Несмолчный говор разноязыкой толпы, монотонное гудение автопотока. Ветер брезгливо перебирает обрывки газет, остатки конфетти, афиш и рекламных проспектов.

У последних в этом году фонтанов тусуется молодежь. На голове Карла Маркса сидят голуби – как каменные бигуди. Поливалки спешат помыть дороги перед дождем.

Ночью столица получит второй шанс. Засверкают рекламные всполохи, согреют душу окна многоэтажек, исчезнет все, что не создано людьми. Небо в центре Москвы никогда не темнеет, сохраняя неестественный бледно-лиловый цвет, на фоне которого темными кажутся очерченные купола церквей и верхушки административных зданий.
Любимый жестокий город.

Джон достал телефон и в сотый раз набрал номер Катерины. Всю неделю – длинные гудки. И сейчас. Нет, нельзя терять надежду. Когда-нибудь она рассмеется и скажет: «Я телефон-то тебе дала, а сама в отпуск уехала». Невероятно, но, может, настанет время, когда она скажет «ты».

Джон как будто чувствовал ее присутствие. «В который раз на старом пустыре…» – пришли в голову любимые стихи Бродского. «Тому, кто не умеет заменить собой весь мир. Обычно остается… крутить щербатый телефонный диск, как стол на спиритическом сеансе. Покуда призрак не ответит эхом… Последним воплям зуммера в ночи». Нет, не прав мрачный питерский гений. Это не Postsciptum. Это – эпиграф, у меня все будет по-другому. Может, она ответит уже завтра. 

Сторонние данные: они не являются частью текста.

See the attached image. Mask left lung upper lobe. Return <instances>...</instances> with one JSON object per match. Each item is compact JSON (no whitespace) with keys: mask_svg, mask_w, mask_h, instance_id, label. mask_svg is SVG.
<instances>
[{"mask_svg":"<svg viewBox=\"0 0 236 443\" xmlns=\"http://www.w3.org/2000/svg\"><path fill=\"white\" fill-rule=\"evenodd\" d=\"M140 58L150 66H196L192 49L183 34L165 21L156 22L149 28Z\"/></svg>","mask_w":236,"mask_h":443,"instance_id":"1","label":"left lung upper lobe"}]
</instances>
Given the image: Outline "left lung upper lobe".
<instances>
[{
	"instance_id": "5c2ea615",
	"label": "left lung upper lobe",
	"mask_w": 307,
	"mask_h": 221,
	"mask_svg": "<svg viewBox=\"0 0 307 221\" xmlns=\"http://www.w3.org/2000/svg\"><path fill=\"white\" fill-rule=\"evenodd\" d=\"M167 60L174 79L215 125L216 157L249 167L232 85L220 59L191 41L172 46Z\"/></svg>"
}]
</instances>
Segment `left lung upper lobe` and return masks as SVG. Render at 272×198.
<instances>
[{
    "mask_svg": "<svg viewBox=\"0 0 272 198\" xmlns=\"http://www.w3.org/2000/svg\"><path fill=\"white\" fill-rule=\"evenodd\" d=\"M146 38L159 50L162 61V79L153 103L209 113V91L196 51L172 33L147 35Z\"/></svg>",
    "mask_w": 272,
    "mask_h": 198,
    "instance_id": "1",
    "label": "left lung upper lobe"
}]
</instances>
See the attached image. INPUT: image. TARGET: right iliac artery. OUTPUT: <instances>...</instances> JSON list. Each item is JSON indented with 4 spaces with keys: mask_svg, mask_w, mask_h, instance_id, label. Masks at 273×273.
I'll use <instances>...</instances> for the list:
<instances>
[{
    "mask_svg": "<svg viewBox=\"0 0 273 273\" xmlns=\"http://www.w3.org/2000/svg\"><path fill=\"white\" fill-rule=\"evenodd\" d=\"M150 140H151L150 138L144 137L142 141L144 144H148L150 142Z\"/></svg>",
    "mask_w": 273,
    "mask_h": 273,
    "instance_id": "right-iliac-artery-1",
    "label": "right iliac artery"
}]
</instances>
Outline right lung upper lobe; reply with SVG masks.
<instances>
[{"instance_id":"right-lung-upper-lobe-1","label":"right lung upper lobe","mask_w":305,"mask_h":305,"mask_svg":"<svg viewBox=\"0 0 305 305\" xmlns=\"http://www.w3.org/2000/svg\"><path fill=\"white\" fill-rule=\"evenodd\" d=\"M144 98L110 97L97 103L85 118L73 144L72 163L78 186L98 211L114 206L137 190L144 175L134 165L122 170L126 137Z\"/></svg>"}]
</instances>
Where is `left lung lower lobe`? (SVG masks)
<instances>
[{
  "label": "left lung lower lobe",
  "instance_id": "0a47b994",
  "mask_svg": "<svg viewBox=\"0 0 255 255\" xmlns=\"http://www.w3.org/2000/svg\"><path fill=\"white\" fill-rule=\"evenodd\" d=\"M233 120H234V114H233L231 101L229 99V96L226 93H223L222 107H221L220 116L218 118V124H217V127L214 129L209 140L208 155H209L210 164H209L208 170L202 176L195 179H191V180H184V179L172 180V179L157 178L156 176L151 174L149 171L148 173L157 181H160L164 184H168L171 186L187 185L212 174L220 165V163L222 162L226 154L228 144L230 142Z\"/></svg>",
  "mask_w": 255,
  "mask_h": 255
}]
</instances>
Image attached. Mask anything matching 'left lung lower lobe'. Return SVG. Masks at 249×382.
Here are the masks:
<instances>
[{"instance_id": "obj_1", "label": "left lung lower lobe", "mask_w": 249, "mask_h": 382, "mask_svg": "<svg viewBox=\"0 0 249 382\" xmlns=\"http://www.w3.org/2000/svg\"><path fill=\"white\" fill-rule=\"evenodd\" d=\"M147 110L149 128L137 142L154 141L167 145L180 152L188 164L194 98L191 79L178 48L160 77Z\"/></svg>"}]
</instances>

Нужно будет ночью на крышу вылезти, – подумал Джон. – Лучшее время – субботняя ночь.

Джон любил смотреть на ночную Москву и имел для этого полномочия. Хароном, перевезшим его в страну ночи, стал алканавт Гриша, сотрудник аббревиатуры (РЭУ, МРЭУ или каких их там), обменявший дубликат ключа от чердачной двери на бутылку огненной воды.

Пятничная толпа гудела.
Впереди остановилась какая-то женщина, сделала шаг в сторону от толпы и трижды перекрестилась, глядя на купол церквушки. Не машинально, а с чувством. Естественный порыв.

«Жаль, что я так не могу», – подумал Джон. – Простое и возвышающее движение, но не могу. Слишком глубоки и мучительны вопросы веры, не могу открыть себя даже жестом. И слишком противна мысль, что какой-нибудь зевака усмотрит в нем что-то показное или еще хуже – лицемерное. «Надо же, какой правильный! Наверное, что-то случилось».

На крест церквушки сел ворон.
«Хотя как просто – шаг в сторону и обращение к небу. Но утрачена простота и нельзя открыться перед толпой, ее мысли враждебны.

Открыться – значит зажечь огонь, и на тебя взглянет кто-то из темноты. Открыться – значит выступить из темноты и она обернется на тебя».

Начался медленный парящий дождь. Дома потемнели.
Джон прокручивал в голове последний урок. Наверное, все сделал правильно. Рифма – это цепи. Белые стихи… Человек мыслит без рифмы, так что кратчайший перевод мысли, проблеска на бумагу – вне рифмы.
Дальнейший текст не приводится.